Even if the draft Directive gets approval from the European Parliament and European Council by the end of this year, the Commission does not think it will come into force before 2011 - which means offshore hedge funds and private equity funds would not benefit from the EU passport until at least 2014. Furthermore, it is not clear that a fund-of-funds, even if it is domiciled in the EU, can be marketed across the EU if its underlying investments include third-country funds or funds managed by non-EU authorised AIFMs.

"A fund-of-funds will be able to market across Europe only if it is investing in underlying funds whose marketing is also allowed in Europe," the official at the Commission confirmed.

A non-EU manager can opt-in under Article 39 of the draft Directive, subject to some conditions of equivalence, but according to Young "non-EU AIFMs face considerable challenges to conducting business within the European Community".

Representatives of the European pensions industry, including APG, the Shell Pension Fund and Spain's Inverco, had warned of the inefficacy of a non-global approach to hedge fund regulation in earlier consultations, as well as downplaying the systemic risk presented by AIFMs and emphasising the quality of their risk management provisions.

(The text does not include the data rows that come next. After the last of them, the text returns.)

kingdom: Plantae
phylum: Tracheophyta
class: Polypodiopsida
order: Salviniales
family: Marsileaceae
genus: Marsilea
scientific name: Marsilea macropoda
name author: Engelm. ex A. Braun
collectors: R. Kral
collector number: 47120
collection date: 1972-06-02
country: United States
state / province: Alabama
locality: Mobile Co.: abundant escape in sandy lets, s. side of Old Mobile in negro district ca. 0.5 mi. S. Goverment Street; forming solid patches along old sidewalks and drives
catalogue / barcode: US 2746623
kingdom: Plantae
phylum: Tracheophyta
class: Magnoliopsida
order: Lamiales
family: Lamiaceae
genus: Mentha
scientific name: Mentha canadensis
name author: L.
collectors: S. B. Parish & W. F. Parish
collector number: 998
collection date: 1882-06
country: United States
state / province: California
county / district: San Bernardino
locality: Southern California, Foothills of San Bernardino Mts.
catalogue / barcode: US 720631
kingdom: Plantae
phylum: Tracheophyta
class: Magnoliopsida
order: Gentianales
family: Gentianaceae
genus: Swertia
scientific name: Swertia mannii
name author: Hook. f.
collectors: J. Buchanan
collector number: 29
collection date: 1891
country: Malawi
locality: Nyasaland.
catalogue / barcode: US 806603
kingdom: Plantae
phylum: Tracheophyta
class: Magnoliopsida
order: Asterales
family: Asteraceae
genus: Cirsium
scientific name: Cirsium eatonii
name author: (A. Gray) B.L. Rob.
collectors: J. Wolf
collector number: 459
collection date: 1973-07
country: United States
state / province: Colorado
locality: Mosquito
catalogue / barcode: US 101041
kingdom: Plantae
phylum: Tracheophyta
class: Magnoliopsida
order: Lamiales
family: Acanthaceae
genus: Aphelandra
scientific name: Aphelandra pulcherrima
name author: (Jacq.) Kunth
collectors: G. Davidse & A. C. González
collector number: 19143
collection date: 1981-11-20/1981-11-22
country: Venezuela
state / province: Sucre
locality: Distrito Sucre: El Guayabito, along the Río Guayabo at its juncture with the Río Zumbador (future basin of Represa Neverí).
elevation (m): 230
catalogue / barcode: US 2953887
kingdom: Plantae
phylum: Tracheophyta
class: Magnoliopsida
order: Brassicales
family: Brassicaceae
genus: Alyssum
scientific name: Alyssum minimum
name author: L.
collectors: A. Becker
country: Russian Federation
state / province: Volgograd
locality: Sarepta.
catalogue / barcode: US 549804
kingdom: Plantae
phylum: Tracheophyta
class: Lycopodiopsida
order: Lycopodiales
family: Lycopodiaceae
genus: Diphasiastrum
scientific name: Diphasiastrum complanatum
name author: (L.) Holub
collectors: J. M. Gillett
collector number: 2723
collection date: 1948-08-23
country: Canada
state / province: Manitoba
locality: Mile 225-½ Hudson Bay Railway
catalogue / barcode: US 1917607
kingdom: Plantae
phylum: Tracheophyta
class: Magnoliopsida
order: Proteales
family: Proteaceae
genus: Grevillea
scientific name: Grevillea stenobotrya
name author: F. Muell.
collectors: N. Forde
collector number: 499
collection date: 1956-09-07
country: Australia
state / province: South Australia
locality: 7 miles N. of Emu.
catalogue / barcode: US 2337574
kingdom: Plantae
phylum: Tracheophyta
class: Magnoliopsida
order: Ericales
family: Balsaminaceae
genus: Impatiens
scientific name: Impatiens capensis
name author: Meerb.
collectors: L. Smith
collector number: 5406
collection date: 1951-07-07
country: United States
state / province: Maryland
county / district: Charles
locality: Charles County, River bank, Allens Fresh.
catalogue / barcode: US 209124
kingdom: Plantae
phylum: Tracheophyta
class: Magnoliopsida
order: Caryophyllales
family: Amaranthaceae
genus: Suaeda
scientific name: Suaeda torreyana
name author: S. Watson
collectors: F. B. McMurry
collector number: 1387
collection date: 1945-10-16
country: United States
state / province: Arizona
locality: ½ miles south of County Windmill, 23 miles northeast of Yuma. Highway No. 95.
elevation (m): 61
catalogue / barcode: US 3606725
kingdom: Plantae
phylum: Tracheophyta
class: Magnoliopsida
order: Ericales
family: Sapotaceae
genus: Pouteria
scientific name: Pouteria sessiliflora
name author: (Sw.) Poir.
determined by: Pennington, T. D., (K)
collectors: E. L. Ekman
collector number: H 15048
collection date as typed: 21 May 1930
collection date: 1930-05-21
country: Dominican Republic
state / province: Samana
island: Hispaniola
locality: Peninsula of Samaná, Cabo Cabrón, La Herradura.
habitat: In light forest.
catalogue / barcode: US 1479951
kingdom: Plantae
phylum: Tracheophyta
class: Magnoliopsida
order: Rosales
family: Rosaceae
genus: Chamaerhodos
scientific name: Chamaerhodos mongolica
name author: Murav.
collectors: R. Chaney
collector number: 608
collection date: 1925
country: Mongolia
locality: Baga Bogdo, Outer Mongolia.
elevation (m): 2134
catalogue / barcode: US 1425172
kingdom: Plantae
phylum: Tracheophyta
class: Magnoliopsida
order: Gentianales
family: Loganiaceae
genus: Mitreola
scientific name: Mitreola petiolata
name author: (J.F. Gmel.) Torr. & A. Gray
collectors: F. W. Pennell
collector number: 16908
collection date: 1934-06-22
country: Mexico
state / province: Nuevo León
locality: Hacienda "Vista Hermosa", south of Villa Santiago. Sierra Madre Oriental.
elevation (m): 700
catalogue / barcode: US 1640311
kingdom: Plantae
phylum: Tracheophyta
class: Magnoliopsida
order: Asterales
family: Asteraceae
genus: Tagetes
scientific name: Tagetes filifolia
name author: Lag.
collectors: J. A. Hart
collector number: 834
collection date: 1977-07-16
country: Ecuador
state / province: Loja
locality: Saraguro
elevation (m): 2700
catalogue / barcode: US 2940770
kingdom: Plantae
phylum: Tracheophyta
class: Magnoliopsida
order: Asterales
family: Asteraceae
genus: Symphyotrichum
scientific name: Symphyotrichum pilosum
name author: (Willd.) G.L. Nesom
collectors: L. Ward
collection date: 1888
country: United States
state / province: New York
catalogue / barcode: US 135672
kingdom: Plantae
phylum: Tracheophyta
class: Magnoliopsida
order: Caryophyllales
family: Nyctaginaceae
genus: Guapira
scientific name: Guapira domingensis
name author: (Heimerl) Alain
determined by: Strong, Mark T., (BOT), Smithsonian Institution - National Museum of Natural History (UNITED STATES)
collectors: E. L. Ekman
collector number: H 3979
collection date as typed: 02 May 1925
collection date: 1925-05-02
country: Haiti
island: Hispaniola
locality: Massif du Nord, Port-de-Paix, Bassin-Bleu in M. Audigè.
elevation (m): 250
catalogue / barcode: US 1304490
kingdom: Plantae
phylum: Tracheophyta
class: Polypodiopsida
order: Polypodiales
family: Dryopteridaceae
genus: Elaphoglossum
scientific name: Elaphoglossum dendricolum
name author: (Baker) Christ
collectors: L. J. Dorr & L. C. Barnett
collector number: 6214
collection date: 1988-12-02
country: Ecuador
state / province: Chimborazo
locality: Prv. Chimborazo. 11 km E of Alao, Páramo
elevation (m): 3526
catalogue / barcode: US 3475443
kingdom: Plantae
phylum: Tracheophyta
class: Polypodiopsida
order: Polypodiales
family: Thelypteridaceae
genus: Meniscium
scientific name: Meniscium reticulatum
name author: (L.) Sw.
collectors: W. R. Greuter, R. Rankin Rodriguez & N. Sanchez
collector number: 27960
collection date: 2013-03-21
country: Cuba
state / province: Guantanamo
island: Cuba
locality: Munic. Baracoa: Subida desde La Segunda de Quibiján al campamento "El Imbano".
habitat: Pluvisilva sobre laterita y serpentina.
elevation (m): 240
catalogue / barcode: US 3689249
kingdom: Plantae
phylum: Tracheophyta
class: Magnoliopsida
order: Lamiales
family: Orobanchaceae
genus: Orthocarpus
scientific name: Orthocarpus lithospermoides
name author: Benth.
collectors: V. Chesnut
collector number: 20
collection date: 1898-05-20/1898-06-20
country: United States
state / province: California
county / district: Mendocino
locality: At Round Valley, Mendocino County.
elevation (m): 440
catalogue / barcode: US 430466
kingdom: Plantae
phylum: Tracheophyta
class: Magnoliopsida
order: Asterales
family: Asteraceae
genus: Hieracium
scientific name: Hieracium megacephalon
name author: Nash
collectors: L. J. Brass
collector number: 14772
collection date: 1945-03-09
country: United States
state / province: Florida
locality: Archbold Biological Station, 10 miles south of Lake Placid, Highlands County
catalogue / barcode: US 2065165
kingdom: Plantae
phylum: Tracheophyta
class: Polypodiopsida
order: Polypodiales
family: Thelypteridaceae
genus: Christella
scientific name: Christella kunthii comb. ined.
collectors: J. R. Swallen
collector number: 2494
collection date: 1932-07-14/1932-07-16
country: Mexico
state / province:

Roderick Munsters, current chief investment officer of APG, pointed out, for example, that more than half its hedge fund portfolio has little or no leverage.

"Apart from providing liquidity to financial markets, hedge funds also enhance diversification possibilities of institutional investors," said the European Federation for Retirement Provision (EFRP). "These advantages should in the opinion of EFRP not be put into jeopardy by over-regulation of the hedge fund industry."

The proposal has been met with anger from the alternative investment industry, with hedge fund managers complaining it overstates their systemic risks and private equity managers taking exception to the impracticality of requirements for independent valuations and to being grouped with hedge funds, because they present no systemic risk at all.

Responding to criticism, an official at the Commission said: "Systemically-relevant entities are indeed a big part of what we are trying to achieve with this Directive, but there are other risks that we want to tackle, as well: issues such as transparency into the activities of private equity businesses and investor-protection.

"But we also felt that it would be too difficult to define a hedge fund, because they have such diverse investment policies, and that any attempt to do so would make it too easy to circumvent the regulations. And we have tried to incorporate some differentiation into how the rules are applied to AIFMs using leverage or those with controlling interests in companies, for example," he continued.